Le franchisé déclare enfin qu'il a :

- librement choisi de devenir un franchisé du réseau "Synermur"

- étudié le présent contrat de franchise pour en avoir reçu un projet,

- préparé le financement des engagements financiers y liés,

- été informé par le franchiseur sur les risques que court tout entrepreneur indépendant et qui sont inhérents à la création et à l'exploitation du fonds artisanal,

et qu'en conséquence c'est en toute connaissance de cause, et après avoir pris tous conseils utiles qu'il a choisi de devenir un franchisé du réseau "Synermur".

Or cette clause n'établit pas que les éléments d'informations légales auraient été transmis dans leur exhaustivité à M. X dans les 20 jours précédant la signature du contrat de franchise.

Le fait que la première prise de contact entre la SAS Mirbat et M. X ait eu lieu le 19 juin 2012 et qu'elle ait été suivie d'échanges par mails sur la collaboration future ne supplée pas à la formalité du document d'information précontractuelle d'autant qu'ils ne donnent, de manière lapidaire, que de brèves informations alors que les dispositions de l'article R. 330-3 impose la fourniture d'éléments précis au nombre desquels : (...)

4° La date de la création de l'entreprise avec un rappel des principales étapes de son évolution, y compris celle du réseau d'exploitants, s'il y a lieu, ainsi que toutes indications permettant d'apprécier l'expérience professionnelle acquise par l'exploitant ou par les dirigeants.

(...) complétées par une présentation de l'état général et local du marché des produits ou services devant faire l'objet du contrat et des perspectives de développement de ce marché.

Doivent être annexés à cette partie du document les comptes annuels des deux derniers exercices (...) ;

5° Une présentation du réseau d'exploitants qui comporte : a) (...), b) (...), c) (...), d) (...)

6° L'indication de la durée du contrat proposé, des conditions de renouvellement, de résiliation et de cession, ainsi que le champ des exclusivités.

» Données fournies
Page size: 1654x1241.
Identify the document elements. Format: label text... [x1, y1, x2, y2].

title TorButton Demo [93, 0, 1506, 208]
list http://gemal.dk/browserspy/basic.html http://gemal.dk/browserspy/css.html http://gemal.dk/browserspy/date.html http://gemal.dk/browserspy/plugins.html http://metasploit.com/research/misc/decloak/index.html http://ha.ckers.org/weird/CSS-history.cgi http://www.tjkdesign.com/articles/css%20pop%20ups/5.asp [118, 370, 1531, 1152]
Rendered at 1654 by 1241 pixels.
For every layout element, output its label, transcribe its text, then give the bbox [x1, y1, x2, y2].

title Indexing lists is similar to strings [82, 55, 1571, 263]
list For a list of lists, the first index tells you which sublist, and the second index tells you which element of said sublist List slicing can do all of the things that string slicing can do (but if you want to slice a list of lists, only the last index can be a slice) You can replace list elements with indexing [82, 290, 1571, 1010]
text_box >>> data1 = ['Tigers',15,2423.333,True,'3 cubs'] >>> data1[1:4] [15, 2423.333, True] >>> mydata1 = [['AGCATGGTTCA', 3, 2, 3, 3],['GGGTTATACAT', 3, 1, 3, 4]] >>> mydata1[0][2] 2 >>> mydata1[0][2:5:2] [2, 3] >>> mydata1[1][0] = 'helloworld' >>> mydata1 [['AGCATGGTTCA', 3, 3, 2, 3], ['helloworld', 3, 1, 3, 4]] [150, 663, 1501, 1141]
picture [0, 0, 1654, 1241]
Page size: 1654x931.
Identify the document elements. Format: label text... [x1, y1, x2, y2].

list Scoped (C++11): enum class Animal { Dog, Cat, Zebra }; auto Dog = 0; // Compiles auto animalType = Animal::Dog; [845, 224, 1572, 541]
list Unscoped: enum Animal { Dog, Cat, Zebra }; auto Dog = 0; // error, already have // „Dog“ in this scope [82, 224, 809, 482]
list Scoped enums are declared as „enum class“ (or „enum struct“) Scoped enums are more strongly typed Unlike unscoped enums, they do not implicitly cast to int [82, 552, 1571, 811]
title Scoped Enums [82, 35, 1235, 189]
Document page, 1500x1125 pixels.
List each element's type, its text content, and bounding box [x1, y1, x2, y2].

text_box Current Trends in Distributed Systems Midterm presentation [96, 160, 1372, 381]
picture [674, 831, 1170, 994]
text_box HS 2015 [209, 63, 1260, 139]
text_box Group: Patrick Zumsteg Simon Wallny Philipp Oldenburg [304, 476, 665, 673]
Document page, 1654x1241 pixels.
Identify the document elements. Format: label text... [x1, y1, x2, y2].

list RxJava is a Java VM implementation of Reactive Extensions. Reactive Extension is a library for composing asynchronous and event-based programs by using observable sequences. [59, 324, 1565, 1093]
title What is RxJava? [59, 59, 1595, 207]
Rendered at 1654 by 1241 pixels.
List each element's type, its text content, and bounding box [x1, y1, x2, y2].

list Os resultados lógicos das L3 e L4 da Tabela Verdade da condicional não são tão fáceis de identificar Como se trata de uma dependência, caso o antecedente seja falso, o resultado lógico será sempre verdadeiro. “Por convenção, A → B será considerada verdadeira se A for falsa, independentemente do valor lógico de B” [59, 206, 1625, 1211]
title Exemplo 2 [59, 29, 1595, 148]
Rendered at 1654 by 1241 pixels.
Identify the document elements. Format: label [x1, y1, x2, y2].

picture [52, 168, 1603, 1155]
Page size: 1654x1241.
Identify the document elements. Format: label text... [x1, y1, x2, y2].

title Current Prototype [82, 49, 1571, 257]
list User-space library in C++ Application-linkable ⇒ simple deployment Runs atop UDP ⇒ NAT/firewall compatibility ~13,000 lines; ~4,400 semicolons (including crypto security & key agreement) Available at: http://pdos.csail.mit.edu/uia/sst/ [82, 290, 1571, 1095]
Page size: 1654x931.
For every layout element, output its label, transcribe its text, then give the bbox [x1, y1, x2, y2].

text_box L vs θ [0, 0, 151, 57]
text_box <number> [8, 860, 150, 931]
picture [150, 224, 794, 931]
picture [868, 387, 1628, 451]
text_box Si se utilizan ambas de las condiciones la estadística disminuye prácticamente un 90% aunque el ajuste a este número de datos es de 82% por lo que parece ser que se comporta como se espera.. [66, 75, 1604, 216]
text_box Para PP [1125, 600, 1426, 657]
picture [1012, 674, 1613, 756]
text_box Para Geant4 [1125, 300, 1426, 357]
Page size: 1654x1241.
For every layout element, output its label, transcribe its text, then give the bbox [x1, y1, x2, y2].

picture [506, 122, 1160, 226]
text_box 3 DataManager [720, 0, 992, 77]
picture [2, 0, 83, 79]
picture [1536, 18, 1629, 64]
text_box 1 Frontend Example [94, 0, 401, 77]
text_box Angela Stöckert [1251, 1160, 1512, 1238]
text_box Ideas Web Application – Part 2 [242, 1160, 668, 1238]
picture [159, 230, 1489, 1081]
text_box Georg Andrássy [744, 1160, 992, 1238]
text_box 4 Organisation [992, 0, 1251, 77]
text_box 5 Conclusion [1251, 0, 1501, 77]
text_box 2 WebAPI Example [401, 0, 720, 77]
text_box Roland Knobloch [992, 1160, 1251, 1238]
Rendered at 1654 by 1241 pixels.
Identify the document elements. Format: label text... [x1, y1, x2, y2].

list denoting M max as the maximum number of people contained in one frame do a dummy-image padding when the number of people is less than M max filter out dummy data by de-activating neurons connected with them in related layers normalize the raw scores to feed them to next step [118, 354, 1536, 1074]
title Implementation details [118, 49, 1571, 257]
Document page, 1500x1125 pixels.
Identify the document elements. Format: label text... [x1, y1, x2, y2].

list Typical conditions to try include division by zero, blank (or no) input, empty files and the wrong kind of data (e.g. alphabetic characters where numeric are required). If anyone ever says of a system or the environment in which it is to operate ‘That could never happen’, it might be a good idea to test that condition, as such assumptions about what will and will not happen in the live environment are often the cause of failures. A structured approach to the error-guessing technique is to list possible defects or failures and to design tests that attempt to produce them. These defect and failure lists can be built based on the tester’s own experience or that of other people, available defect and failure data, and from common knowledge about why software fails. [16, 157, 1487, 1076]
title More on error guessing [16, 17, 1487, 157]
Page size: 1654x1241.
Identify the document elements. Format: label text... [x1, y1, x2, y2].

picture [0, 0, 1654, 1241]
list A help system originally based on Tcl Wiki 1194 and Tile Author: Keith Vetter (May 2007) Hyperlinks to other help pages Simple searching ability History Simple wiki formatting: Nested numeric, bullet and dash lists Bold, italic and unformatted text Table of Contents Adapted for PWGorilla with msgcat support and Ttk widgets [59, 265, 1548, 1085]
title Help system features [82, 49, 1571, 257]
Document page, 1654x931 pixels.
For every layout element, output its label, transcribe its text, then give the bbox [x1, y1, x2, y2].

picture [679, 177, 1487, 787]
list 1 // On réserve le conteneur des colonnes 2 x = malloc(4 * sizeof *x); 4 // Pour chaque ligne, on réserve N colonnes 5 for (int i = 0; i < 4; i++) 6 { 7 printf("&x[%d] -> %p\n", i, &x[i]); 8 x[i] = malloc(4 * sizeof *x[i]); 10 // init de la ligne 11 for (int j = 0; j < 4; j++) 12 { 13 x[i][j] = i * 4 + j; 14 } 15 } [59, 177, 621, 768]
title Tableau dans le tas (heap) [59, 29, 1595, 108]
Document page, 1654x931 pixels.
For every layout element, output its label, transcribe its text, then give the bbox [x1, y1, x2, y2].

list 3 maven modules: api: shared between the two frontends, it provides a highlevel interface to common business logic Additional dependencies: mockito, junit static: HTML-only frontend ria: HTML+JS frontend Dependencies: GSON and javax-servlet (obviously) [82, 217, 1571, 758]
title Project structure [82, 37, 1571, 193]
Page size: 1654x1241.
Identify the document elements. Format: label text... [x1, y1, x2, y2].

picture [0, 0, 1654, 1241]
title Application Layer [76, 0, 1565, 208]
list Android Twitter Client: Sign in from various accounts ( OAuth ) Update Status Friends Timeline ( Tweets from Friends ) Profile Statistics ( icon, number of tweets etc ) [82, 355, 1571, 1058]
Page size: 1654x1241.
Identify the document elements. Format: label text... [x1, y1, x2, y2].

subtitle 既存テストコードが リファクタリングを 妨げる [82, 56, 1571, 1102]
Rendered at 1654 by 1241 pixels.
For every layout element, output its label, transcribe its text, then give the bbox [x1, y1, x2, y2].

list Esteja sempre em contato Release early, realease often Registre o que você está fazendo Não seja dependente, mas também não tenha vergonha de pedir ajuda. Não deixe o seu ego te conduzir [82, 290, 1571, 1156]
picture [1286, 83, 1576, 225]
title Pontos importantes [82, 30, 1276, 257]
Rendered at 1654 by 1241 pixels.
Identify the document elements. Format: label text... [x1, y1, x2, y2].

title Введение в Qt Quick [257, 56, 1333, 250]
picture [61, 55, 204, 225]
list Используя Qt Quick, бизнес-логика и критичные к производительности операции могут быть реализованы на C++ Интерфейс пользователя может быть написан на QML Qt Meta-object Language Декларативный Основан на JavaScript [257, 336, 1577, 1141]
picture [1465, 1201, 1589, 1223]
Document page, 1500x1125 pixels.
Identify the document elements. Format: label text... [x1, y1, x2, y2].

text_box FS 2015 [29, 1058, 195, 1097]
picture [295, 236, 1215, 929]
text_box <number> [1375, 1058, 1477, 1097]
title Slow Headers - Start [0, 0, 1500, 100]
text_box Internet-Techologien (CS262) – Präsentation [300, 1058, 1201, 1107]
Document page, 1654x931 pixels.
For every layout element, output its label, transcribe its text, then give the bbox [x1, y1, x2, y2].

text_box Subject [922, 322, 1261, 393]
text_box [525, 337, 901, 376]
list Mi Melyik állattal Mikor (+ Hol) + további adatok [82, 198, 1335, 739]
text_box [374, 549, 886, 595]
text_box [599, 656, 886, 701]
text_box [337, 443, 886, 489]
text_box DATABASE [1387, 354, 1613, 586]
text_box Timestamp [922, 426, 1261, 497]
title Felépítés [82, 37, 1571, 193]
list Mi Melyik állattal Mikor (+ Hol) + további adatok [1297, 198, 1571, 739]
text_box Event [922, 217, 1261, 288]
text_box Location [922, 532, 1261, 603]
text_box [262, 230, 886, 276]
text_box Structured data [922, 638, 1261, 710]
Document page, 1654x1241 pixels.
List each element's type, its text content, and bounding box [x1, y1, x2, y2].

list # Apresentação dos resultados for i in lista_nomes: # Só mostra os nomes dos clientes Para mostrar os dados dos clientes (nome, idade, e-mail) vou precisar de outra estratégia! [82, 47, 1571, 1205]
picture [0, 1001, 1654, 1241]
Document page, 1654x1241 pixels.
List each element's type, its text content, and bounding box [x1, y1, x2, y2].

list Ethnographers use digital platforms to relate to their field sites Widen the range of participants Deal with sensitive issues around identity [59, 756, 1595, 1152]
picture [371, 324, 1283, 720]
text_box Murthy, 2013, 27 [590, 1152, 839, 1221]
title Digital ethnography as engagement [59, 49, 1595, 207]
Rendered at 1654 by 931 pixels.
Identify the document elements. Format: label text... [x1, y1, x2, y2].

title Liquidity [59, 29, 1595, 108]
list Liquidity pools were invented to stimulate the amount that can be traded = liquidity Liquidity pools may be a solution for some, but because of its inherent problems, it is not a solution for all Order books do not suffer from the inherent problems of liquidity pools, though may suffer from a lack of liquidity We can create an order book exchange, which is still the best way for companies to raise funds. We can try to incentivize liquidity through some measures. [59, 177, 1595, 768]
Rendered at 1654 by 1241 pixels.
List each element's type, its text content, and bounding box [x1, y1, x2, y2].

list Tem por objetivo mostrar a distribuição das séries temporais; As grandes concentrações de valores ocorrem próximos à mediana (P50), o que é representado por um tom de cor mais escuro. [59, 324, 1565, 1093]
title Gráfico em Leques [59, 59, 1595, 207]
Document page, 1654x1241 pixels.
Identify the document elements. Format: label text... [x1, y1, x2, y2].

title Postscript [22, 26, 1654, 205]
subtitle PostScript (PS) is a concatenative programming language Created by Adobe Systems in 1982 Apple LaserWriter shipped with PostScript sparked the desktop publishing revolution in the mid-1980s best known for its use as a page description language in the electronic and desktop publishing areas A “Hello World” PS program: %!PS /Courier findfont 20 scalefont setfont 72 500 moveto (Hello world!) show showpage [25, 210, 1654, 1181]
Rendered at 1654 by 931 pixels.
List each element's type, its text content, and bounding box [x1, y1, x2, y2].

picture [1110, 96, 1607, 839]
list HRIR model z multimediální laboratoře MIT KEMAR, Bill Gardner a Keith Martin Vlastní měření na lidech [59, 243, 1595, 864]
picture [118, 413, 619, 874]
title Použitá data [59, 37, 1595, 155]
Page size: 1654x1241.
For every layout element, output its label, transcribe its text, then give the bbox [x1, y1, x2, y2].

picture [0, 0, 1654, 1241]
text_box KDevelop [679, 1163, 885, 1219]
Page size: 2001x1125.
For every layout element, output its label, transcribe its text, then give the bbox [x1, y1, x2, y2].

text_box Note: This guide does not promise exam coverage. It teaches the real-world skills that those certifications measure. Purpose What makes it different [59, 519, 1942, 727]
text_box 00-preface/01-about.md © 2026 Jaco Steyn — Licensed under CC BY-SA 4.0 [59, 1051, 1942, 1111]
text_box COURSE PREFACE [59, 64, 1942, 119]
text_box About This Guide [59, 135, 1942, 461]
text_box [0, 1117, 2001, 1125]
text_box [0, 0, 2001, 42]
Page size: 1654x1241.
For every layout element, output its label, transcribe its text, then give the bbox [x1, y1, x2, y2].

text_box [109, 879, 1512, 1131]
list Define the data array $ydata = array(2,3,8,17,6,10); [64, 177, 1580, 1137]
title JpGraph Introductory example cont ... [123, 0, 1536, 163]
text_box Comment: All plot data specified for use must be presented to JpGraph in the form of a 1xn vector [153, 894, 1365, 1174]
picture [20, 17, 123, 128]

» Consigne
Rédigez la suite de l'extrait sur l'information précontractuelle du franchisé « Synermur », à partir de sa dernière phrase. Les enregistrements ne sont d'aucune utilité ici.

» Réponse attendue
Le document précise, en outre, la nature et le montant des dépenses et investissements spécifiques à l'enseigne ou à la marque que la personne destinataire du projet de contrat engage avant de commencer l'exploitation".

Les intimés font à cet égard grief à la SAS Mirbat de ne pas avoir :

- réalisé une présentation sincère et sérieuse du marché local des produits et services devant faire l'objet du contrat et des perspectives de développement de ce marché alors qu'elle était seule à détenir les informations sur le potentiel de rentabilité et de compétitivité des activités de son concept et de ses produits

- communiqué les comptes de ses 2 derniers exercices,

- effectué une présentation du réseau Synermur comportant la liste des entreprises qui en font partie avec l'indication pour chacune d'elle du mode d'exploitation convenue,

- précisé la nature et le montant des dépenses et des investissement spécifiques à l'enseigne ou à la marque,

- obtenu les avis techniques nécessaires sur [le] produit Synermur qui avait ensuite été remplacé par le produit Walltite.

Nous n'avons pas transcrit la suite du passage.